[WHAT IS EXPECTED] Could you rewrite the items from their start through the line containing "left knee: (679, 633, 12)", offsetting every number in the keypoint triples by 128 while keeping all other lines as they are and omitting the pictures?

[RAW DATA]
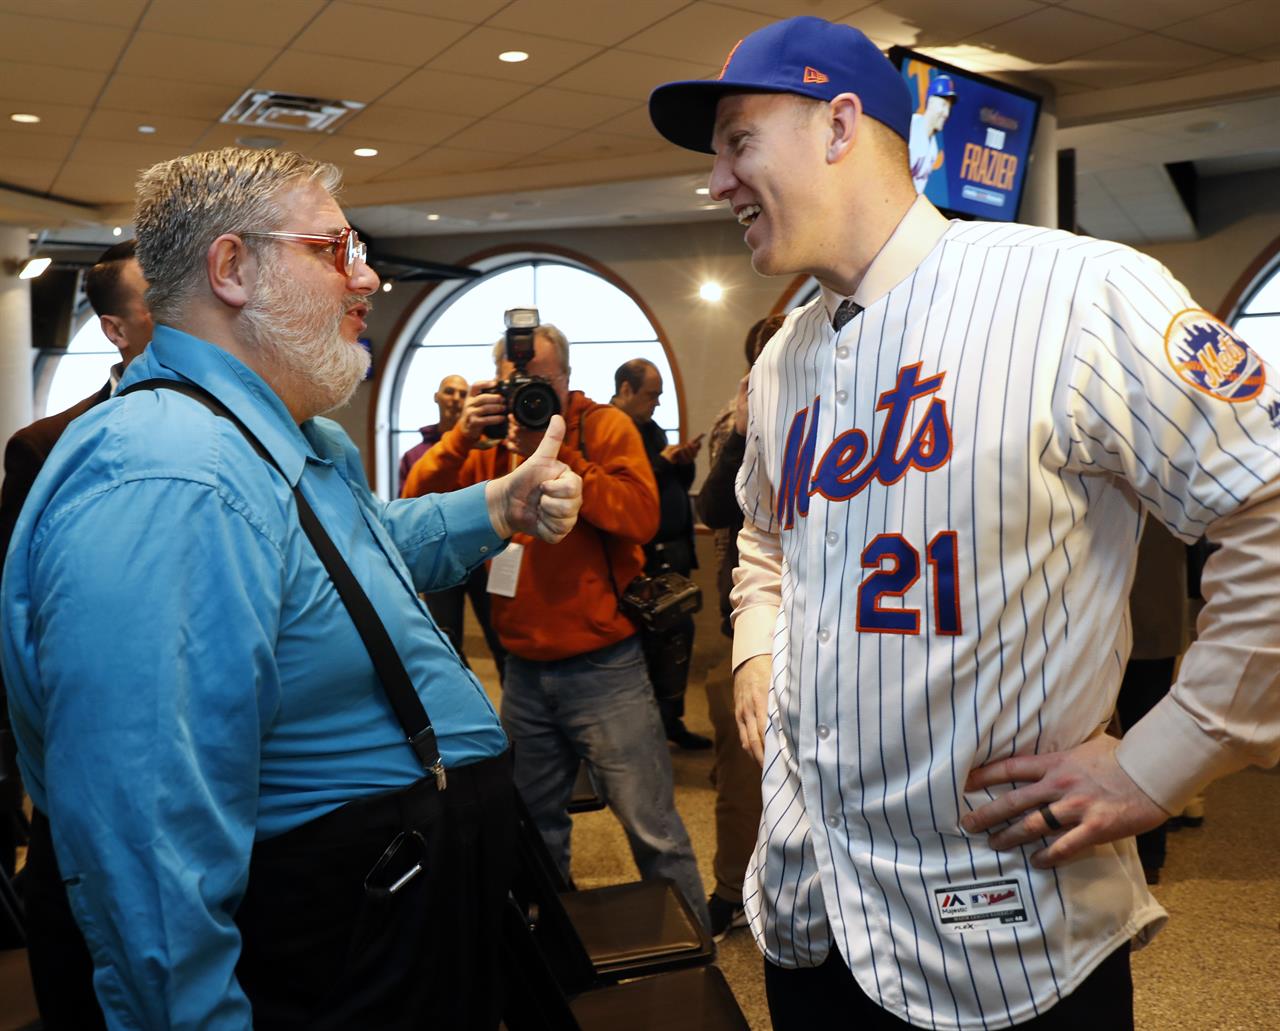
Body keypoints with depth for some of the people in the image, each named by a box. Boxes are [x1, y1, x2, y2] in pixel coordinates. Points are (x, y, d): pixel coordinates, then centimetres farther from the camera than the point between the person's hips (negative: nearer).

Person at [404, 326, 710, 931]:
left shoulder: (604, 426, -4)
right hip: (524, 671, 5)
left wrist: (554, 455, -23)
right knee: (534, 824, 20)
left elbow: (641, 515, -20)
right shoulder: (490, 442, 7)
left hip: (603, 668, -5)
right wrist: (462, 436, -16)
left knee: (652, 829, -1)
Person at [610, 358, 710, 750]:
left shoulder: (651, 429, 16)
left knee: (679, 633, 12)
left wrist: (685, 462, 0)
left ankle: (670, 718, 25)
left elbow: (678, 485, 20)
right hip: (637, 557, -8)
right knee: (644, 641, 2)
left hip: (672, 552, 8)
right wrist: (662, 461, -17)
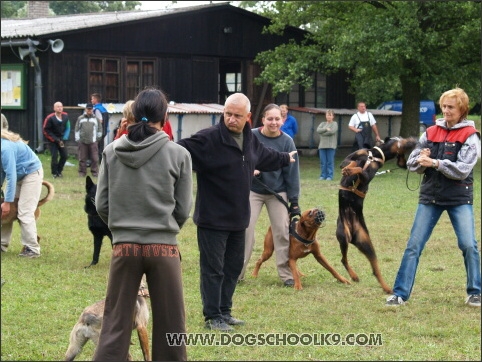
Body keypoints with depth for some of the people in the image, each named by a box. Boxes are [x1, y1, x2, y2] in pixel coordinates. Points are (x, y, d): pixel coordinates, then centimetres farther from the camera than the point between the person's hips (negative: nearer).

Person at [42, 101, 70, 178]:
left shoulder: (65, 116, -3)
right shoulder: (50, 118, -18)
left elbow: (67, 128, 10)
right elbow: (46, 131, -13)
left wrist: (64, 137, -2)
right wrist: (56, 140, -14)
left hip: (61, 139, 5)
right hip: (52, 140, -5)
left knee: (64, 155, 1)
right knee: (55, 156, -11)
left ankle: (59, 171, 19)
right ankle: (54, 173, 4)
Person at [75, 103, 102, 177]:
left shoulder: (95, 119, 8)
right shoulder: (80, 118, 9)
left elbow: (99, 128, 15)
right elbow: (77, 129, 10)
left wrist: (98, 136, 11)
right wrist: (77, 139, 5)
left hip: (93, 141, -1)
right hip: (82, 142, 1)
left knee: (95, 158, -4)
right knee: (82, 158, 3)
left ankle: (95, 172, 4)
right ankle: (82, 172, 10)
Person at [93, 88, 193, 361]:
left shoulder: (112, 151, 0)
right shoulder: (178, 154, -6)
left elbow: (101, 204, 3)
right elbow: (184, 209, 0)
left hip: (124, 247, 2)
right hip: (164, 248, -2)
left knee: (116, 323, 7)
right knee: (169, 326, 8)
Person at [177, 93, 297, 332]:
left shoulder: (250, 139, 8)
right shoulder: (208, 139, -17)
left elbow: (266, 156, 31)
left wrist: (285, 159, 48)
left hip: (238, 220, 8)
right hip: (213, 220, -8)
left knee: (233, 267, 16)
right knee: (213, 269, -1)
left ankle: (224, 311, 28)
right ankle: (212, 316, 8)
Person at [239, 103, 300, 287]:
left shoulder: (287, 142, -7)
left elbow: (292, 173, -3)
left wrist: (294, 202, -4)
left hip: (278, 193, 1)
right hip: (253, 191, -1)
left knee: (282, 231, 1)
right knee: (245, 230, -3)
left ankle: (286, 273, 13)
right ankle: (237, 272, 7)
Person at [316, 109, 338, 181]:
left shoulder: (334, 124, 4)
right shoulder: (322, 124, 17)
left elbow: (332, 131, -13)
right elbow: (318, 130, 0)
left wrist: (323, 132, -4)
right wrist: (326, 129, -12)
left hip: (331, 145, -4)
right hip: (322, 145, 4)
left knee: (330, 161, -4)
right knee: (323, 162, 2)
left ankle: (330, 176, 0)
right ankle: (323, 175, 10)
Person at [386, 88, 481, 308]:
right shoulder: (431, 133, 5)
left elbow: (462, 170, -16)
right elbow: (412, 163, 6)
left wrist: (436, 163, -23)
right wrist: (420, 160, -16)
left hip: (459, 199, -3)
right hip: (430, 197, 3)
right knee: (414, 245, 0)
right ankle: (400, 294, 4)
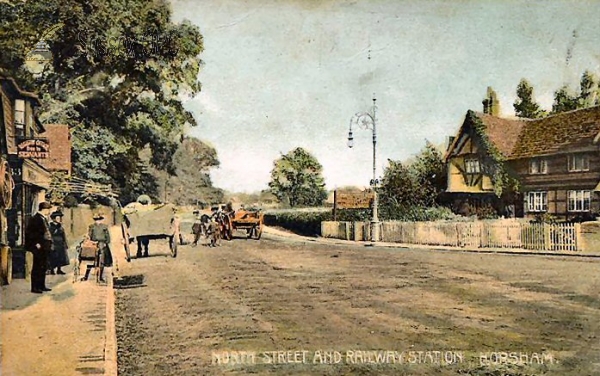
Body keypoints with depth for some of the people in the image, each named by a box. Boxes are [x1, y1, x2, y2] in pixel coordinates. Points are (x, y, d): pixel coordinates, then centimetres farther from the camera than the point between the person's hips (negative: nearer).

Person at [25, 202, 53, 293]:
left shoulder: (44, 218, 14)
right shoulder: (35, 219, -14)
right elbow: (29, 232, -19)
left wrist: (49, 243, 13)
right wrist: (36, 244, -18)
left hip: (45, 247, 9)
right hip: (39, 248, -9)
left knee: (43, 267, 14)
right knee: (37, 267, -3)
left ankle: (41, 286, 23)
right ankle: (34, 287, 3)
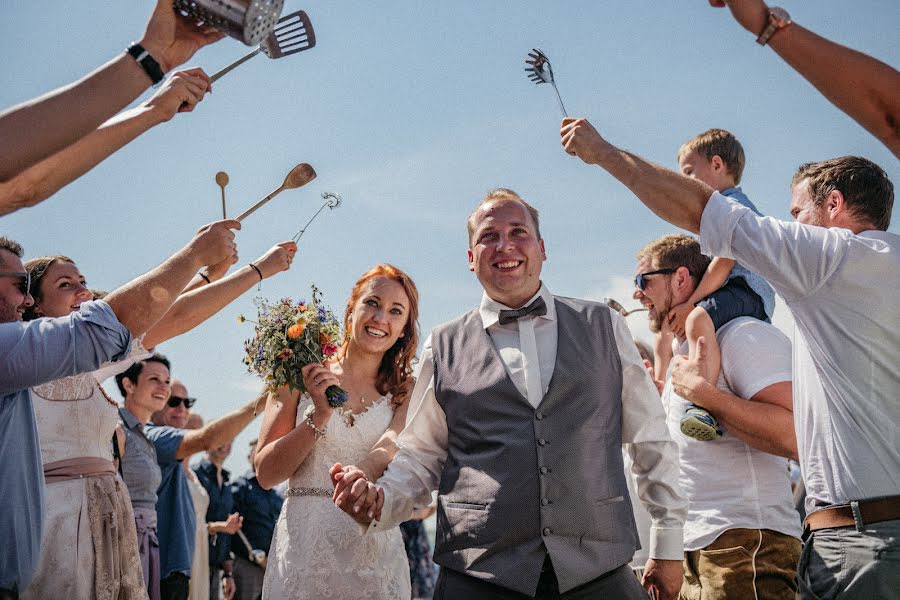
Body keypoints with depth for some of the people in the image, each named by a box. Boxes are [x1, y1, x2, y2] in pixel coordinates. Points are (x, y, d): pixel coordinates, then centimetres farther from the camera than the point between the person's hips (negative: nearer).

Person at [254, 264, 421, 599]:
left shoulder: (406, 392, 4)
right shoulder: (301, 377, 3)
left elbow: (390, 448, -16)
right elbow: (265, 474, -1)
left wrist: (359, 472, -38)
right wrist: (320, 415, -13)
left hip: (374, 550, 1)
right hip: (302, 547, 0)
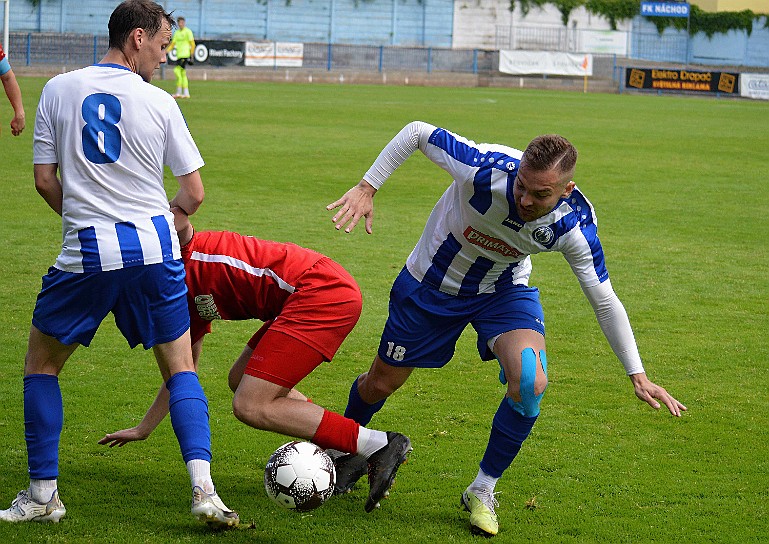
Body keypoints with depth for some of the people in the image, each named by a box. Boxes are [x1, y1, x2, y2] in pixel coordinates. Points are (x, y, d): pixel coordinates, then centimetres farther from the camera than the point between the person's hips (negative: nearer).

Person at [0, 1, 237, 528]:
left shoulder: (58, 89, 4)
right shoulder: (159, 102, 0)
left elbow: (45, 180, 5)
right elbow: (194, 193, 3)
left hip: (87, 254, 0)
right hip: (155, 247, 0)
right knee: (181, 369, 12)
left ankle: (43, 494, 16)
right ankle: (204, 490, -4)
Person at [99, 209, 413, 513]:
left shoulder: (186, 251, 0)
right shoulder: (190, 303, 25)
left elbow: (179, 220, -22)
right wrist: (143, 429, 38)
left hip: (321, 290, -10)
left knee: (250, 407, -11)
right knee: (241, 380, 19)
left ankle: (378, 445, -13)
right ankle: (343, 455, 10)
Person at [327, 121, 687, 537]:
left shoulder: (574, 224, -29)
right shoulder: (485, 169, -38)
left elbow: (604, 301, -16)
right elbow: (417, 132, -23)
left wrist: (637, 376, -15)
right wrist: (367, 188, -27)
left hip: (505, 292, 1)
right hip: (432, 282, -1)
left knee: (530, 384, -25)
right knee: (381, 384, 11)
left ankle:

[EXERCISE RESULT]
Body keypoints with depth for some of the people in the image, each named by a box. Boxes are [x1, y1, x2, y2] in pixel coordinates. Points are (x, y, d): pixel coordinates, then centimetres farther from the camera than the point between the person's hips (negative: nearer).

Person at [404, 326, 710, 931]:
left shoulder: (732, 554, 124)
right hip: (652, 799, 133)
left wrist: (682, 583, 105)
right knee: (662, 952, 148)
left elbow: (769, 643, 108)
right shoulder: (618, 570, 135)
left hip: (731, 796, 123)
right wrist: (590, 564, 112)
left knee: (780, 957, 127)
Person at [610, 358, 710, 750]:
left shoulder: (779, 557, 144)
left knee: (807, 761, 140)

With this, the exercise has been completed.